Stored data entries:
**********
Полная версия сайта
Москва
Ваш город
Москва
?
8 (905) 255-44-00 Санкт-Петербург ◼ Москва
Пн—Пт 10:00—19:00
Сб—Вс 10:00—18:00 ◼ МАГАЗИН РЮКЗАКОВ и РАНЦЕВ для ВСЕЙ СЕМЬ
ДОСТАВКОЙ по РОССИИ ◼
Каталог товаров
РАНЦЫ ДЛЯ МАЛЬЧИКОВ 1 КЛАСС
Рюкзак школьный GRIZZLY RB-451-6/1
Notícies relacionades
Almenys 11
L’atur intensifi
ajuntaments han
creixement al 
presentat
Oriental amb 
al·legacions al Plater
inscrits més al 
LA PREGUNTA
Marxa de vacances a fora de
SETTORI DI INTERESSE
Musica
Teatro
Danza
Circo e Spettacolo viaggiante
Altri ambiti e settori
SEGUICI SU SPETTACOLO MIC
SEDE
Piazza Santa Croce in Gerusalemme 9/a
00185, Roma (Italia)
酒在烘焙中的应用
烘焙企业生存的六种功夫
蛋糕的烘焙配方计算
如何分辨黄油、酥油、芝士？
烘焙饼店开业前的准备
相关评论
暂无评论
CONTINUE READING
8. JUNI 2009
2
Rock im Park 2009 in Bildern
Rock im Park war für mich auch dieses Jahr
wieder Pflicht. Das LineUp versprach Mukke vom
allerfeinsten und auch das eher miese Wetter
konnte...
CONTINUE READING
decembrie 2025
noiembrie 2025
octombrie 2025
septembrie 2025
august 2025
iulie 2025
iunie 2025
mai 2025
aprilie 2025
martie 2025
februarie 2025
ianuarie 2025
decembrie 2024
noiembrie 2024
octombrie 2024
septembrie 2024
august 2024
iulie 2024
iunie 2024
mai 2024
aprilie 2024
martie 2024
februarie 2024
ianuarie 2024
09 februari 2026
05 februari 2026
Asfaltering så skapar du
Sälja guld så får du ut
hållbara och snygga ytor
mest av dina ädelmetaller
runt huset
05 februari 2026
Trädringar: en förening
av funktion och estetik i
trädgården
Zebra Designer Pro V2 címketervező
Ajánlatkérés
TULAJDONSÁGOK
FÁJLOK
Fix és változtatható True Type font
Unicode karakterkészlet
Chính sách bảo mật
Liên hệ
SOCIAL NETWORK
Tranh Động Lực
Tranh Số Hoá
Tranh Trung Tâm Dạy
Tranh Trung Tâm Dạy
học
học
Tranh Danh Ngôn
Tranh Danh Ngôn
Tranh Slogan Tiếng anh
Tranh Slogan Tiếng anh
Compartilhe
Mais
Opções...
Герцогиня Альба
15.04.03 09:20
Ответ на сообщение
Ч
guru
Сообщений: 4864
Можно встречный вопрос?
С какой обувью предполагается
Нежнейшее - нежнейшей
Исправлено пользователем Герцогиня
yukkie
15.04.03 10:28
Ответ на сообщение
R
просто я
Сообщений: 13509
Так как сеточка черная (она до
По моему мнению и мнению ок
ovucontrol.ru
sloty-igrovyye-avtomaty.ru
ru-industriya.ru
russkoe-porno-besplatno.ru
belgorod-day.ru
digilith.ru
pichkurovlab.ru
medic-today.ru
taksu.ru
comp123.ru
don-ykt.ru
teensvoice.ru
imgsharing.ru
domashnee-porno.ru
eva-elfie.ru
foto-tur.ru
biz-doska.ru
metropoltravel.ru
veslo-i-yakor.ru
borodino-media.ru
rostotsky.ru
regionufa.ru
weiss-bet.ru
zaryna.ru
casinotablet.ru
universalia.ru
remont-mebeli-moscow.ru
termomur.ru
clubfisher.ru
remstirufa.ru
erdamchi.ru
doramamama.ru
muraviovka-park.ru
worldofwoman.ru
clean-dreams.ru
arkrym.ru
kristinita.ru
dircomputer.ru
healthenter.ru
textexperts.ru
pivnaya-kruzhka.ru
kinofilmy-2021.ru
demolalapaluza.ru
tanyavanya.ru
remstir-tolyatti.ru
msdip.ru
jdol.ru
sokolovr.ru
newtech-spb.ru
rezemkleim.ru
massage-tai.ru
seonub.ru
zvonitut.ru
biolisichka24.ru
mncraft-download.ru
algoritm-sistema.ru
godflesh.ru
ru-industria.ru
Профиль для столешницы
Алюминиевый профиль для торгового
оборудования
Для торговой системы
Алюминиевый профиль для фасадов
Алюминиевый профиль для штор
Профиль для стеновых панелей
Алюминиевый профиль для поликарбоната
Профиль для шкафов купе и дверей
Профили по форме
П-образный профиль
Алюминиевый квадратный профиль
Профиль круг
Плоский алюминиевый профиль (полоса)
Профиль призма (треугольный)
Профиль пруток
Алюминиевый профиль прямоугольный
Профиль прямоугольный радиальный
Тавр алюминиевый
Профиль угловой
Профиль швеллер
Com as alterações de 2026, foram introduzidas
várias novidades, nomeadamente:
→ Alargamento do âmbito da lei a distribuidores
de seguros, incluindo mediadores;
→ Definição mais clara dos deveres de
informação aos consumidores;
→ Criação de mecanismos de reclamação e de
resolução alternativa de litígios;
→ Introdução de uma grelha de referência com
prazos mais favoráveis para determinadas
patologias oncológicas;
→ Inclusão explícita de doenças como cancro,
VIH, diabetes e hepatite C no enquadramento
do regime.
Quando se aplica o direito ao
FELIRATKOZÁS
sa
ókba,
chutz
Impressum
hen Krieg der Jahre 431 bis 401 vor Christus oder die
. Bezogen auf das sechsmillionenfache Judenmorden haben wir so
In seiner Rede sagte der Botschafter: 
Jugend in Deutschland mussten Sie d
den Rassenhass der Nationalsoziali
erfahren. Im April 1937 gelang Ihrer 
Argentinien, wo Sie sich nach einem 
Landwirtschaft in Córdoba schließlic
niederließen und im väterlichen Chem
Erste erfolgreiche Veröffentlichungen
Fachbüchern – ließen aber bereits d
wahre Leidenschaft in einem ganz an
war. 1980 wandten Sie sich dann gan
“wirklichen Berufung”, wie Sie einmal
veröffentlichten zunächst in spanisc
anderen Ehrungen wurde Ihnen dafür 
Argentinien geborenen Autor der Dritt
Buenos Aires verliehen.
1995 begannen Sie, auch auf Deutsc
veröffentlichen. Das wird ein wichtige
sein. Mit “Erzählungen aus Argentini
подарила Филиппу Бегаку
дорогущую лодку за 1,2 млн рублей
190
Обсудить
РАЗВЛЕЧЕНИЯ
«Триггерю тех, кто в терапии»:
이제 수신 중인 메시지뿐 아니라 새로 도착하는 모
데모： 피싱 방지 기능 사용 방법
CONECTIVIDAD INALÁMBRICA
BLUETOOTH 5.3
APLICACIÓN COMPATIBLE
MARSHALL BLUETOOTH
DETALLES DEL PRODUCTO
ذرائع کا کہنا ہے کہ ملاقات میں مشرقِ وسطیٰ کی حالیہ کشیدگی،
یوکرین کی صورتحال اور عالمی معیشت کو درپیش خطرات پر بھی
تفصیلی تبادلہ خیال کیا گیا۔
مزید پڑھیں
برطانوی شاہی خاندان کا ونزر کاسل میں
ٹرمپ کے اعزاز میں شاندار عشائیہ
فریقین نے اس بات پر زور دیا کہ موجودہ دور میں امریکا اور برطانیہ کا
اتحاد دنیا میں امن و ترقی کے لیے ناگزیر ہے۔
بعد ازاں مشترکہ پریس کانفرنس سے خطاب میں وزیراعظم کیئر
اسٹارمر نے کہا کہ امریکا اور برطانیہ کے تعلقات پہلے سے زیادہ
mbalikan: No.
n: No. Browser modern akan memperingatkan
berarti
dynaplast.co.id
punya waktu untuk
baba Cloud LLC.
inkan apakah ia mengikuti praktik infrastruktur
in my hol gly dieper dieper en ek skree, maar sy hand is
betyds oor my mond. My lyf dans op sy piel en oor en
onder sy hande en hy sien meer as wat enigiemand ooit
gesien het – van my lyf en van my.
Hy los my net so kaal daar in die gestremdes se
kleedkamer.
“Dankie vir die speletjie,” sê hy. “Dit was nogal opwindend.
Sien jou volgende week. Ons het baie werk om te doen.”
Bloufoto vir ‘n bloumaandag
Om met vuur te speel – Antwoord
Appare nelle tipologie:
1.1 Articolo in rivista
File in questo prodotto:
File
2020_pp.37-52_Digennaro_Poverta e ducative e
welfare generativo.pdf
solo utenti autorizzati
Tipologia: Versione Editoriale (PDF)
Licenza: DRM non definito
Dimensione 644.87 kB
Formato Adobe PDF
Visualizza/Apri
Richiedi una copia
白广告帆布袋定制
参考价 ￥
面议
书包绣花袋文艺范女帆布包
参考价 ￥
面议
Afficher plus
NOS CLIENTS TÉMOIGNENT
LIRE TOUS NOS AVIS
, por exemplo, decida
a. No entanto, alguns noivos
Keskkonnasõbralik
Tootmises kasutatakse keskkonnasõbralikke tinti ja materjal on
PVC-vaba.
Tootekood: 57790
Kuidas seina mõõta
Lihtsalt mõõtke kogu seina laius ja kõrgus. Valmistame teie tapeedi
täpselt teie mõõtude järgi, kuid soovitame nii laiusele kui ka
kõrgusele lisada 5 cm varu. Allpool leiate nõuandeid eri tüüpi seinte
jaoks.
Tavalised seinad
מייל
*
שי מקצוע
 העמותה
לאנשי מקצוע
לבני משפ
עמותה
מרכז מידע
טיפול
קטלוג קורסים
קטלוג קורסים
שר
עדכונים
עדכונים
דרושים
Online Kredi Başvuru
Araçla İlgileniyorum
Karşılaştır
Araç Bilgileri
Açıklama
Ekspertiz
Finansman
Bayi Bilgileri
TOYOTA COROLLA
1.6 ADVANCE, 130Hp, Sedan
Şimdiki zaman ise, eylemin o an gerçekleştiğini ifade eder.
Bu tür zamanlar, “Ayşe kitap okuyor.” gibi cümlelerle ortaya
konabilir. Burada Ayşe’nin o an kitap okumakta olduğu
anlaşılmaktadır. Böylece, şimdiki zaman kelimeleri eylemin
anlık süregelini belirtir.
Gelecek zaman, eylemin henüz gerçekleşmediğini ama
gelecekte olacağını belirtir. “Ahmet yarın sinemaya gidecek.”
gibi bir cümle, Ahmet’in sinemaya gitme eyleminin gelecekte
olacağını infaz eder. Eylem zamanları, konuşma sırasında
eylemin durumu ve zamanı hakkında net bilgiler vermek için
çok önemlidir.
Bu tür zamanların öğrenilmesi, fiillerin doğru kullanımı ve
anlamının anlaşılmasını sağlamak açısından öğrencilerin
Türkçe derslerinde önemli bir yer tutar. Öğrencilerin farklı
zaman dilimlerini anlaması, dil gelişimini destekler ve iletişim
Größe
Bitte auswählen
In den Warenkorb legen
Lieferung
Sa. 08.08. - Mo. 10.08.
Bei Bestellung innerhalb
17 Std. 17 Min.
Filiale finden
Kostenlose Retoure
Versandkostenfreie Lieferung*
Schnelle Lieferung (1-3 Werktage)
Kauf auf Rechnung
**********
EXERCISE AIM: Can you update the records from the start through the line with "ajuntaments han", changing "Москва" to "Moscow" and leaving everything else unchanged?

EXERCISE SOLUTION:
Полная версия сайта
Moscow
Ваш город
Moscow
?
8 (905) 255-44-00 Санкт-Петербург ◼ Moscow
Пн—Пт 10:00—19:00
Сб—Вс 10:00—18:00 ◼ МАГАЗИН РЮКЗАКОВ и РАНЦЕВ для ВСЕЙ СЕМЬ
ДОСТАВКОЙ по РОССИИ ◼
Каталог товаров
РАНЦЫ ДЛЯ МАЛЬЧИКОВ 1 КЛАСС
Рюкзак школьный GRIZZLY RB-451-6/1
Notícies relacionades
Almenys 11
L’atur intensifi
ajuntaments han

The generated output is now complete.